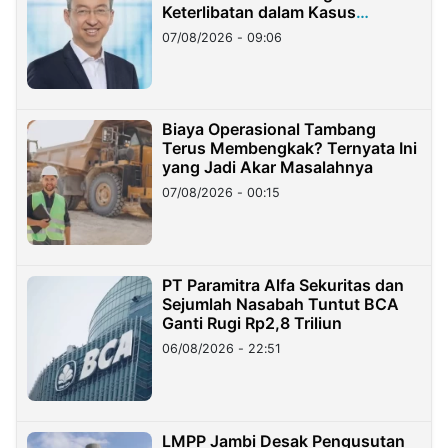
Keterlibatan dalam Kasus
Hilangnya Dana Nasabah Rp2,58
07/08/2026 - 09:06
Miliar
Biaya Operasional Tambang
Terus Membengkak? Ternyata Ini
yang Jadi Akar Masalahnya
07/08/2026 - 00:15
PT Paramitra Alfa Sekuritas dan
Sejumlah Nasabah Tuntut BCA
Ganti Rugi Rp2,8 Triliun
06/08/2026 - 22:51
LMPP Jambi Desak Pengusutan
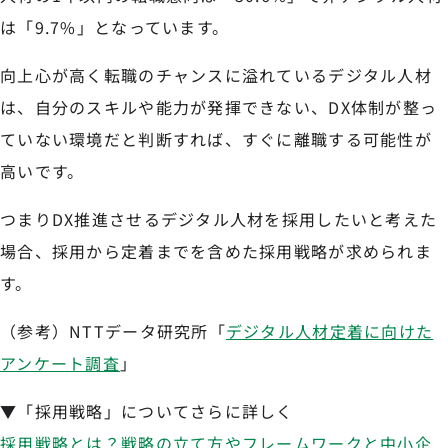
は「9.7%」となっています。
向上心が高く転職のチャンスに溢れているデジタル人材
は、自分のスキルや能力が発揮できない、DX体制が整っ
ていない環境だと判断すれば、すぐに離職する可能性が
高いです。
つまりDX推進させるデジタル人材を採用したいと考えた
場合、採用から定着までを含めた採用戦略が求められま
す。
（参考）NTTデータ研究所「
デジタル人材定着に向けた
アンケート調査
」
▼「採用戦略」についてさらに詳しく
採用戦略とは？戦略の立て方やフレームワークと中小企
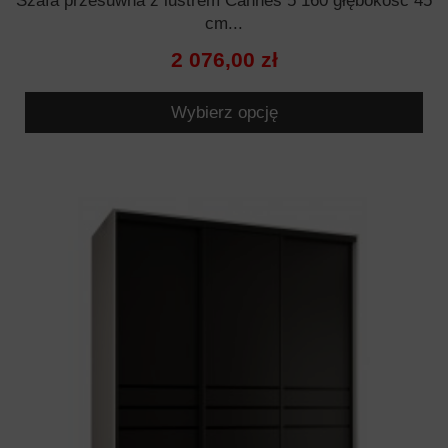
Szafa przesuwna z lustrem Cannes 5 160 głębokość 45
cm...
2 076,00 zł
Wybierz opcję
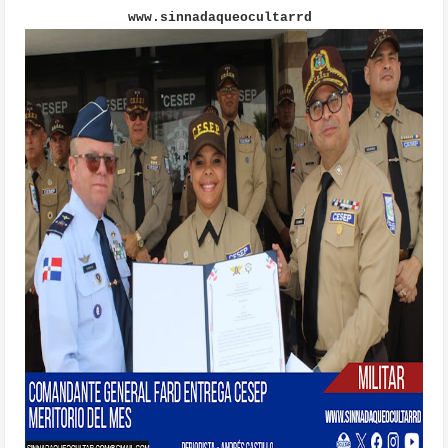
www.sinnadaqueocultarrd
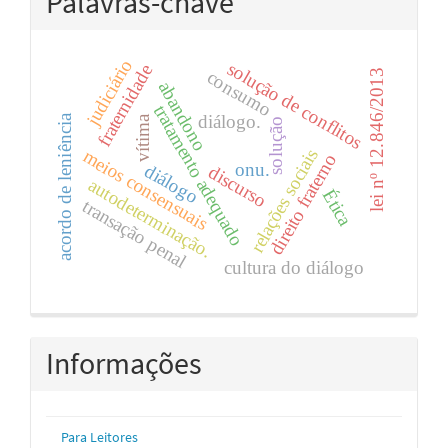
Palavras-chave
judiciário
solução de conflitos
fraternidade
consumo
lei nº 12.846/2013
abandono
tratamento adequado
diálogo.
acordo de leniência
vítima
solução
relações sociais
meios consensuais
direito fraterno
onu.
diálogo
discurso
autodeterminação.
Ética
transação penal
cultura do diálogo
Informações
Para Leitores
-*-
> What needs to be done: Write out the listing again with "Palavras-chave" replaced by "Keywords", keeping everything else the same and leaving out the pictures.

> Written answer:
Keterlibatan dalam Kasus
Hilangnya Dana Nasabah Rp2,58
07/08/2026 - 09:06
Miliar
Biaya Operasional Tambang
Terus Membengkak? Ternyata Ini
yang Jadi Akar Masalahnya
07/08/2026 - 00:15
PT Paramitra Alfa Sekuritas dan
Sejumlah Nasabah Tuntut BCA
Ganti Rugi Rp2,8 Triliun
06/08/2026 - 22:51
LMPP Jambi Desak Pengusutan
は「9.7%」となっています。
向上心が高く転職のチャンスに溢れているデジタル人材
は、自分のスキルや能力が発揮できない、DX体制が整っ
ていない環境だと判断すれば、すぐに離職する可能性が
高いです。
つまりDX推進させるデジタル人材を採用したいと考えた
場合、採用から定着までを含めた採用戦略が求められま
す。
（参考）NTTデータ研究所「
デジタル人材定着に向けた
アンケート調査
」
▼「採用戦略」についてさらに詳しく
採用戦略とは？戦略の立て方やフレームワークと中小企
Szafa przesuwna z lustrem Cannes 5 160 głębokość 45
cm...
2 076,00 zł
Wybierz opcję
www.sinnadaqueocultarrd
Keywords
judiciário
solução de conflitos
fraternidade
consumo
lei nº 12.846/2013
abandono
tratamento adequado
diálogo.
acordo de leniência
vítima
solução
relações sociais
meios consensuais
direito fraterno
onu.
diálogo
discurso
autodeterminação.
Ética
transação penal
cultura do diálogo
Informações
Para Leitores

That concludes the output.